• **WORK INSTRUCTION**
Below are the records; restate word for word the lines from the first through the one containing "ic Carp haspelspö 360 cm 3 lb 3-delat", and only those.

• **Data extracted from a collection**
——

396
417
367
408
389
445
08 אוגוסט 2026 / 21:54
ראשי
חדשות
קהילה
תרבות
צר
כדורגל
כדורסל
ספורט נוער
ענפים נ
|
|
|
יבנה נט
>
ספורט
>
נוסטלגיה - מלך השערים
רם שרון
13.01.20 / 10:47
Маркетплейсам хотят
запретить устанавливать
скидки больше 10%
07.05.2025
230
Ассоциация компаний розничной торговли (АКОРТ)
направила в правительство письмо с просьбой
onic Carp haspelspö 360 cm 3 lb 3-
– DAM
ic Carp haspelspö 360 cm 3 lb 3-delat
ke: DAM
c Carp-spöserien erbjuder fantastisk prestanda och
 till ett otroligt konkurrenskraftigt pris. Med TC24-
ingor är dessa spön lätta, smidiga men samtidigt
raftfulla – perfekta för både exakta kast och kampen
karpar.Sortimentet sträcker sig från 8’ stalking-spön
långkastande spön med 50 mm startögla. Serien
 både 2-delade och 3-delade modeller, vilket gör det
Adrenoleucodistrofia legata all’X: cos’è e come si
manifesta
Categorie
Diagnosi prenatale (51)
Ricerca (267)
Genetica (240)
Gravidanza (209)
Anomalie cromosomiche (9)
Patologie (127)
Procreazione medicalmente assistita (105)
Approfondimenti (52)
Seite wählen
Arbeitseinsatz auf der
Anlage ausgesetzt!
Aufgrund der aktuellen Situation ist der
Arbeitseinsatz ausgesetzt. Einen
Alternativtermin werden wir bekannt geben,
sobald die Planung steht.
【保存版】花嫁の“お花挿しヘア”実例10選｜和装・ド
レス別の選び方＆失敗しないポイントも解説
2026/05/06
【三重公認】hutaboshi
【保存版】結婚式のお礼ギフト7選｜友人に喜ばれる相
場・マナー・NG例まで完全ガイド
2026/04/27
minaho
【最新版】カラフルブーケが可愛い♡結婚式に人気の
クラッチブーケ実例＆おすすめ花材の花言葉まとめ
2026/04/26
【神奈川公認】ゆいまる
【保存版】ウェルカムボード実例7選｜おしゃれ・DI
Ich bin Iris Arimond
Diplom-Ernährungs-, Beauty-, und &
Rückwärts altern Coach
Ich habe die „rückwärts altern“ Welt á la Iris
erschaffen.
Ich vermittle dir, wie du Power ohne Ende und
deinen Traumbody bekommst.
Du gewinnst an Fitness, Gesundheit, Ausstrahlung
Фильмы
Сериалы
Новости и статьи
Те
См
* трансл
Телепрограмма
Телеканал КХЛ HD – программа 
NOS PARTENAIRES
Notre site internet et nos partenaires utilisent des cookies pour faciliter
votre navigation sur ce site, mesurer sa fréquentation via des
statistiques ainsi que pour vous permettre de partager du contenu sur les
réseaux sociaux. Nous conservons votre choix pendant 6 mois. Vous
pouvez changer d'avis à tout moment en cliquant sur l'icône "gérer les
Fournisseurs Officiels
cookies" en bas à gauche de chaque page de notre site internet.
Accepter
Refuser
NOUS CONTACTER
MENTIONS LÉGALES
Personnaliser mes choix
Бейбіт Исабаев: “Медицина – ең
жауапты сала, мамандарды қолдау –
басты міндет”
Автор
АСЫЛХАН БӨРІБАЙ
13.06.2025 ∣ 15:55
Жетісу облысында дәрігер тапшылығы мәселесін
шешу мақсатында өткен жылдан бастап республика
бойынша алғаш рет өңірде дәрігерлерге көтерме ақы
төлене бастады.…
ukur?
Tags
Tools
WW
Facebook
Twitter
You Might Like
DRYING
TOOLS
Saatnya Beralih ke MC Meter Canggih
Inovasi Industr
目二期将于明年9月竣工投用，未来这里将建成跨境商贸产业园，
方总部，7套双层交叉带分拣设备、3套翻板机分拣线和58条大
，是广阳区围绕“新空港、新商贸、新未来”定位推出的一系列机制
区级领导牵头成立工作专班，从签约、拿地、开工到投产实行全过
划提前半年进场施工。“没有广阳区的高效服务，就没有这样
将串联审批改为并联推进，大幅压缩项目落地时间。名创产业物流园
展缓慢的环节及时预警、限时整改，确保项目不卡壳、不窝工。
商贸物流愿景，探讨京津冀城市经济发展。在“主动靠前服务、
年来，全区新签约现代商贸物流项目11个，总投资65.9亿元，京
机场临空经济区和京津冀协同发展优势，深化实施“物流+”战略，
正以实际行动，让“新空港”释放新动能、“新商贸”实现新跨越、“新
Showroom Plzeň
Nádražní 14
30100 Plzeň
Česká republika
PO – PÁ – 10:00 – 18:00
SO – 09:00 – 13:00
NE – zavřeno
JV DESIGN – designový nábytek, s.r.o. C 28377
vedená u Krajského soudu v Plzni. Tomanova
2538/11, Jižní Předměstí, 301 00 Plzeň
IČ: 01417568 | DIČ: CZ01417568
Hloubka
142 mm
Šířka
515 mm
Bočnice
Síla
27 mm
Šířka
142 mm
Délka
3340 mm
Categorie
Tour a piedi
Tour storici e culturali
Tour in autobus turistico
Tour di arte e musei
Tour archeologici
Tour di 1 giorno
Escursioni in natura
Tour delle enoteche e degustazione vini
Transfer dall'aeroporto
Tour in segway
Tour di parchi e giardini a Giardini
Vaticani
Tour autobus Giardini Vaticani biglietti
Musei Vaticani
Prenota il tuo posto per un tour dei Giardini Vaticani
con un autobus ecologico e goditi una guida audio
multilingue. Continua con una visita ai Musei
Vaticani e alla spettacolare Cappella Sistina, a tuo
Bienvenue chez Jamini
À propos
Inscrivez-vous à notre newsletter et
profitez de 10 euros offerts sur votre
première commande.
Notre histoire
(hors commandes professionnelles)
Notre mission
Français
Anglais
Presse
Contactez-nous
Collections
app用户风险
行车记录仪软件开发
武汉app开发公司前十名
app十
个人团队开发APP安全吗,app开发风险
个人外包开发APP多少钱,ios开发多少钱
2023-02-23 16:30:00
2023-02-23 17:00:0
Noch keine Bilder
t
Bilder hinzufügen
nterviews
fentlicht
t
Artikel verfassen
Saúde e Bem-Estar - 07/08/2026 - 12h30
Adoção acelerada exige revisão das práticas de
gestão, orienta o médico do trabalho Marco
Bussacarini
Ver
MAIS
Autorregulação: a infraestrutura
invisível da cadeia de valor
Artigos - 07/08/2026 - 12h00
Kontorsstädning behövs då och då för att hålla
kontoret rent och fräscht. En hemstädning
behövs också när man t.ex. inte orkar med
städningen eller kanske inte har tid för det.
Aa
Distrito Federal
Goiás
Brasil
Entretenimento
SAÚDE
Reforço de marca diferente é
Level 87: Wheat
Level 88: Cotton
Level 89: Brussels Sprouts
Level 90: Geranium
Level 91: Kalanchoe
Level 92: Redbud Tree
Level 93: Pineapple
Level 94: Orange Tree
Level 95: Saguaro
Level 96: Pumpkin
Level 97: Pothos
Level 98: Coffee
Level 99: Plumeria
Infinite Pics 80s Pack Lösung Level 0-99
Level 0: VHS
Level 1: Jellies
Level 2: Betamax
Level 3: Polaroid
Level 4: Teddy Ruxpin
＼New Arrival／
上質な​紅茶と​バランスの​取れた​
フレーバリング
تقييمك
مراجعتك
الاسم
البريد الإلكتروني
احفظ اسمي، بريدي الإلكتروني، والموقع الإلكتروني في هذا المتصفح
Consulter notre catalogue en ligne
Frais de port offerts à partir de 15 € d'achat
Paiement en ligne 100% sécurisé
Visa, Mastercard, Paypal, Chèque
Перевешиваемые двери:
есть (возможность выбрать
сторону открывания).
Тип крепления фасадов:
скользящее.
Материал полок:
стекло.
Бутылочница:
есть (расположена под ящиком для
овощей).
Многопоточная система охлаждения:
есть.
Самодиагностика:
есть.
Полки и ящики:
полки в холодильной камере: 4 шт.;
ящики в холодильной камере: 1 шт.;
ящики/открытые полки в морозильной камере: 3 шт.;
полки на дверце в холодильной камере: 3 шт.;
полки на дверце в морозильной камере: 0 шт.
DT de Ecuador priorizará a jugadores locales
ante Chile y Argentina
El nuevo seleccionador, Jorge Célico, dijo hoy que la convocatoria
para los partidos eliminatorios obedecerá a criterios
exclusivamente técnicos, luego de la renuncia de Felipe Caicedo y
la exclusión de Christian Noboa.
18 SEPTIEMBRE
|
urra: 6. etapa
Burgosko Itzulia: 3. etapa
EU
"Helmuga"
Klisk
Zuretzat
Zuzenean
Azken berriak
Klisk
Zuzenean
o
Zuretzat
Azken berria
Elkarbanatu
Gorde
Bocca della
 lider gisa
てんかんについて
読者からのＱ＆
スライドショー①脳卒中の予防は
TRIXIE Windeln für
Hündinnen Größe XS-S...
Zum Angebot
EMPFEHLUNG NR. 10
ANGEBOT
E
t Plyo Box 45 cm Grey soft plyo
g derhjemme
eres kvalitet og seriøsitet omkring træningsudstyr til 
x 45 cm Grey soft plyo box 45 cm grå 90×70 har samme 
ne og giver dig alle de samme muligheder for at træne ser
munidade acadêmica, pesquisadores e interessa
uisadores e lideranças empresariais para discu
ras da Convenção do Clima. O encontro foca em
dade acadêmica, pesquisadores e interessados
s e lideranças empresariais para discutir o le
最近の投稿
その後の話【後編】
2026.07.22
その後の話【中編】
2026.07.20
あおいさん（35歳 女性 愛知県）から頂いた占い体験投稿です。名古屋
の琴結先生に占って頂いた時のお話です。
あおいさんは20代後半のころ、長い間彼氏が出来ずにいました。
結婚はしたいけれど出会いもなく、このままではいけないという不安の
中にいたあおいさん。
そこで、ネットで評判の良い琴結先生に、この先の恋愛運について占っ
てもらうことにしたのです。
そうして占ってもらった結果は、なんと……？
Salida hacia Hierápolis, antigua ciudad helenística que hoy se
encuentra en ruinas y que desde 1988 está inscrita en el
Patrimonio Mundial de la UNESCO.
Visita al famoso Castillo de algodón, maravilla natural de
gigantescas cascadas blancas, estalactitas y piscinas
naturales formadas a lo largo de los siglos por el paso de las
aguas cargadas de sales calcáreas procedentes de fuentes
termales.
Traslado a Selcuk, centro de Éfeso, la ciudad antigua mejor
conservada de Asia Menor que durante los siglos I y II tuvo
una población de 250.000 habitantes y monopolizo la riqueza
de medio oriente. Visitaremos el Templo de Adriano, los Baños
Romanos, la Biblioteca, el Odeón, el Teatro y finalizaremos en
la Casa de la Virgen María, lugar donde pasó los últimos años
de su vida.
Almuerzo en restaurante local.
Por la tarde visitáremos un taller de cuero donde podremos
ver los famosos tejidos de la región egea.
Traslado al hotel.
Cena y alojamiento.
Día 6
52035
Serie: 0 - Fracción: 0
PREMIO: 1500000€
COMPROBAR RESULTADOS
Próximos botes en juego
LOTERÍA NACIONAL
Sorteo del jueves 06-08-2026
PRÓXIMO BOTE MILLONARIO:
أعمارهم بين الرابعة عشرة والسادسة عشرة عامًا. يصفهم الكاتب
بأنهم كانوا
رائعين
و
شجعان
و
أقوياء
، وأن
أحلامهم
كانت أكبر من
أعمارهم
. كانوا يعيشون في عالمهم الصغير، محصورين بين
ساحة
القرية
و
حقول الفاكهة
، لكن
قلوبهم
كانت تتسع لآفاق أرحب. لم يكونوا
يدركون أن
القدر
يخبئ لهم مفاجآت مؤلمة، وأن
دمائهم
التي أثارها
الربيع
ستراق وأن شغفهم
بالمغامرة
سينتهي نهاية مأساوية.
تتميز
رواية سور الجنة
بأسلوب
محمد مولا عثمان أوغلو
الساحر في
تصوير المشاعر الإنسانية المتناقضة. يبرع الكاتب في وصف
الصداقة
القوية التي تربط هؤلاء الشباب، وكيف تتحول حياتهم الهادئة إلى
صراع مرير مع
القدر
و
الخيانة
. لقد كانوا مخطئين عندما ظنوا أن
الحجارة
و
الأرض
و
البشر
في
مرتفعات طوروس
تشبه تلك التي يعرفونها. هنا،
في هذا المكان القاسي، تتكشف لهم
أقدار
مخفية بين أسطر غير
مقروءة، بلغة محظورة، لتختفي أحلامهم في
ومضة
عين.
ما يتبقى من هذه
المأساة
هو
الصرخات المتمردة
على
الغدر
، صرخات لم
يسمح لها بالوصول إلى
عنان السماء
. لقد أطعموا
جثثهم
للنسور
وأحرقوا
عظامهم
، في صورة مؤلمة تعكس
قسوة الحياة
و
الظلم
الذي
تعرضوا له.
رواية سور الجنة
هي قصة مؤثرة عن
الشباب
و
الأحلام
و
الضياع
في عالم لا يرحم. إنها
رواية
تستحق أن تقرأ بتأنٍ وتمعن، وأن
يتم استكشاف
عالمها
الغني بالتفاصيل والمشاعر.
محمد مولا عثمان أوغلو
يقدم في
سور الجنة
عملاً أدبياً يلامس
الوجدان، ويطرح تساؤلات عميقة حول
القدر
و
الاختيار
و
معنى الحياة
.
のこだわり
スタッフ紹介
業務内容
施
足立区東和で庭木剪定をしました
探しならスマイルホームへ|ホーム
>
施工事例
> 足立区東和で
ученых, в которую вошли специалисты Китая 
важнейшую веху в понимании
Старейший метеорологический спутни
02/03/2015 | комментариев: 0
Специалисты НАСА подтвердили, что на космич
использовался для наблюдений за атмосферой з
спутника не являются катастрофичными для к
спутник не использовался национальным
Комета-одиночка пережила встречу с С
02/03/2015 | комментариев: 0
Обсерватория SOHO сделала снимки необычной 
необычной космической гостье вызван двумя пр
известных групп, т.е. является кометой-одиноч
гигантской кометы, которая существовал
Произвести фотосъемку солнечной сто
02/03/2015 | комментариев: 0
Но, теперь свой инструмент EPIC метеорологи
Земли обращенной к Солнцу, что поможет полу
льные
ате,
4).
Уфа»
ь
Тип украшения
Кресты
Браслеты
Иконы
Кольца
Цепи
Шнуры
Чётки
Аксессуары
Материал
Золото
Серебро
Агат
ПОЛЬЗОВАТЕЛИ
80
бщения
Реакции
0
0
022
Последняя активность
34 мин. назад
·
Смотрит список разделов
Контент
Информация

——

• **ANSWER SECTION**
396
417
367
408
389
445
08 אוגוסט 2026 / 21:54
ראשי
חדשות
קהילה
תרבות
צר
כדורגל
כדורסל
ספורט נוער
ענפים נ
|
|
|
יבנה נט
>
ספורט
>
נוסטלגיה - מלך השערים
רם שרון
13.01.20 / 10:47
Маркетплейсам хотят
запретить устанавливать
скидки больше 10%
07.05.2025
230
Ассоциация компаний розничной торговли (АКОРТ)
направила в правительство письмо с просьбой
onic Carp haspelspö 360 cm 3 lb 3-
– DAM
ic Carp haspelspö 360 cm 3 lb 3-delat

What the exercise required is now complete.